Even if a college does not explicitly indicate that it is test-preferred, parents and students can judge fairly well if the college is by looking up a college’s Common Data Set (just google the school’s name with “common data set” after the school name — usually around page 8 is the percentage of enrolled students who submitted test scores).
Any school should be considered test-preferred if 50% or more of its students submitted test scores (and the higher the percentage, the more preferred).
These are the schools at which less than 50% of enrolled students submitted test scores for admissions — and, the lower that percentage, the more truly test-optional the school is. Here’s an example:
Pepperdine is truly test-optional. As long as you have good grades, you probably don’t need an SAT/ACT score to get admitted there. Granted, if you do have a high SAT/ACT score (above the 75th percentile of a college’s enrolled students), then an SAT/ACT score is quite likely to help you get more merit aid or a scholarship because a college will compete harder with its peer institutions to try to entice you to enroll there.

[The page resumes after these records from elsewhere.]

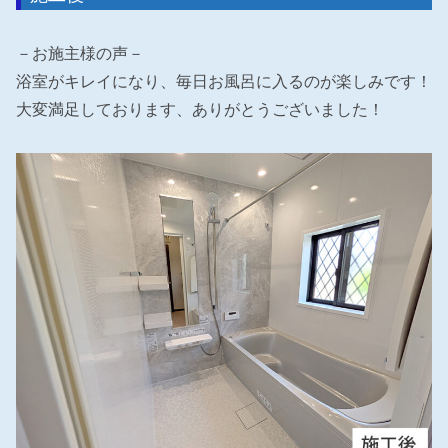
－お施主様の声－
浴室がキレイになり、毎日お風呂に入るのが楽しみです！
大変満足しております、ありがとうございました！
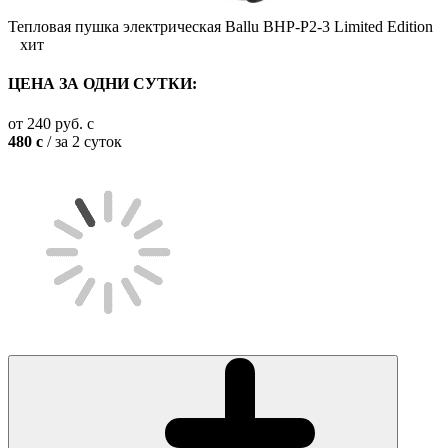
Тепловая пушка электрическая Ballu BHP-P2-3 Limited Edition
хит
ЦЕНА ЗА ОДНИ СУТКИ:
от
240
руб.
c
480
c
/ за 2 суток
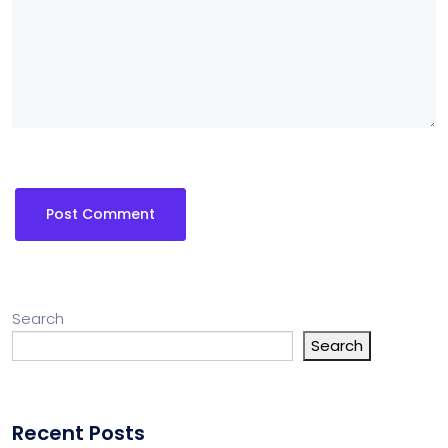
Search
Search
Recent Posts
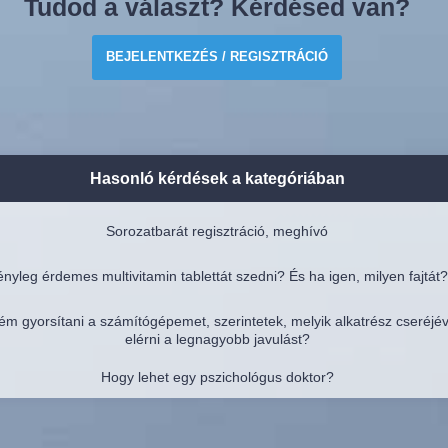
Tudod a választ? Kérdésed van?
BEJELENTKEZÉS / REGISZTRÁCIÓ
Hasonló kérdések a kategóriában
Sorozatbarát regisztráció, meghívó
nyleg érdemes multivitamin tablettát szedni? És ha igen, milyen fajtát?
ém gyorsítani a számítógépemet, szerintetek, melyik alkatrész cseréjé
elérni a legnagyobb javulást?
Hogy lehet egy pszichológus doktor?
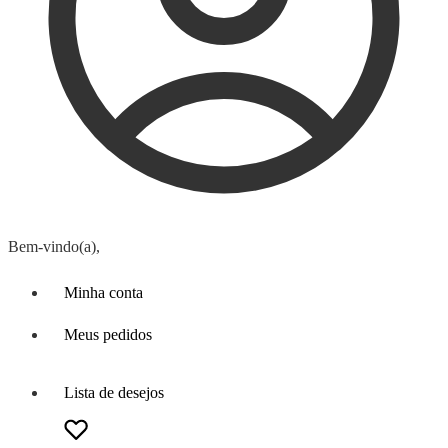
Bem-vindo(a),
Minha conta
Meus pedidos
Lista de desejos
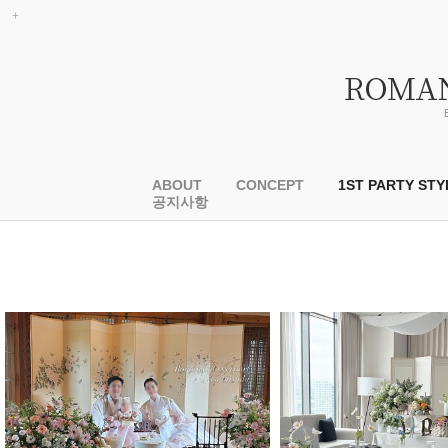
ABOUT
CONCEPT
1ST PARTY STY
공지사항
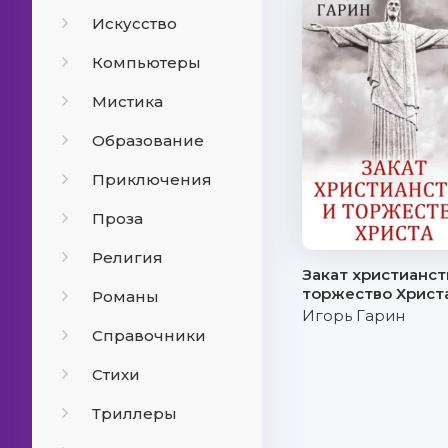
Искусство
Компьютеры
Мистика
Образование
Приключения
Проза
Религия
Закат христианст
торжество Христ
Романы
Игорь Гарин
Справочники
Стихи
Триллеры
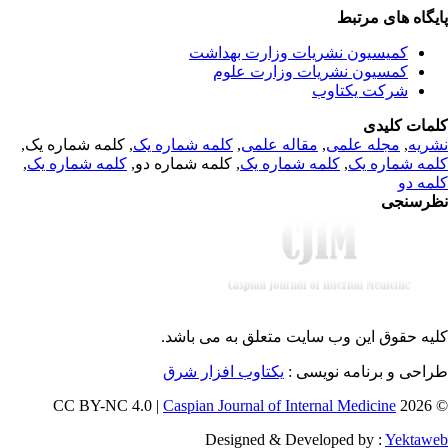
یگاه های مرتبط
کمیسیون نشریات وزارت بهداشت
کمسیون نشریات وزارت علوم
شرکت یکتاوب
مات کلیدی
, کلمه شماره یک,
کلمه شماره یک
,
مقاله علمی
,
مجله علمی
,
ریه
,
کلمه شماره یک
, کلمه شماره دو,
کلمه شماره یک
,
مه شماره یک
مه دو
رسنجی
یه حقوق این وب سایت متعلق به
می باشد.
طراحی و برنامه نویسی
یکتاوب افزار شرق
Caspian Journal of Internal Medicine
© 202
Designed & Developed by :
Yektaw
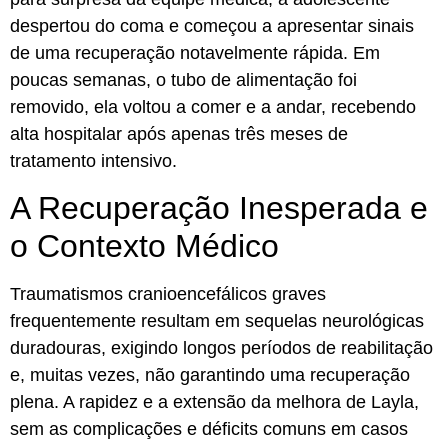
despertou do coma e começou a apresentar sinais
de uma recuperação notavelmente rápida. Em
poucas semanas, o tubo de alimentação foi
removido, ela voltou a comer e a andar, recebendo
alta hospitalar após apenas três meses de
tratamento intensivo.
A Recuperação Inesperada e
o Contexto Médico
Traumatismos cranioencefálicos graves
frequentemente resultam em sequelas neurológicas
duradouras, exigindo longos períodos de reabilitação
e, muitas vezes, não garantindo uma recuperação
plena. A rapidez e a extensão da melhora de Layla,
sem as complicações e déficits comuns em casos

These schools are about as rare as test-required schools. The most notable test-blind colleges are UC Berkeley and UCLA (all of the universities in the UC system are now test-blind).
I say test-blind(ish) because the most selective “test-blind” colleges are not even actually test-blind — they are just SAT/ACT test-blind.
What’s the difference? There’s an important one.
As you can see above, though UC Berkeley will not consider SAT/ACT test scores, they will absolutely consider other standardized test scores. Why? They want some common yardstick by which to compare applicants — there are over 20,000 high schools in the U.S. which have different grading standards and even different grading scales and at which students take different classes from different teachers. Grades are simply not able to be accurately compared between students from different schools (even at the same school a student might have been unlucky to get the harder teachers and thus be a better student but have lower grades). That’s why some standardized metric helps with the comparison and adds to predicting which students are best equipped to succeed at an institution.
What’s next is what has always been: prepare up to your personal standards. There is uncertainty in college admissions, but it is especially in the face of uncertainty that we want to make sure that we are adequately prepared.
In fact, the entire purpose of education is to prepare for the future, though people have different comfort levels when it comes to preparation. Some hope for the best. Some plan for the worst.
For me, I try to err toward the side of over-preparation. When I clearly over-prepare (overpack?), sometimes I do have minor regret. But, when I under-prepare, life can become very difficult, and I always wish that I would have erred toward over-preparation.
SAT tutoring and ACT tutoring have few downsides — at a minimum, students will be learning fundamental skills and knowledge (grammar, written communication, mathematics, reading, and data analysis) that will help them in high school, in college, and in life. And, in the best case scenario, that skill and knowledge will not only translate into a higher SAT/ACT score but also into more acceptance letters to better schools and more merit aid and scholarships.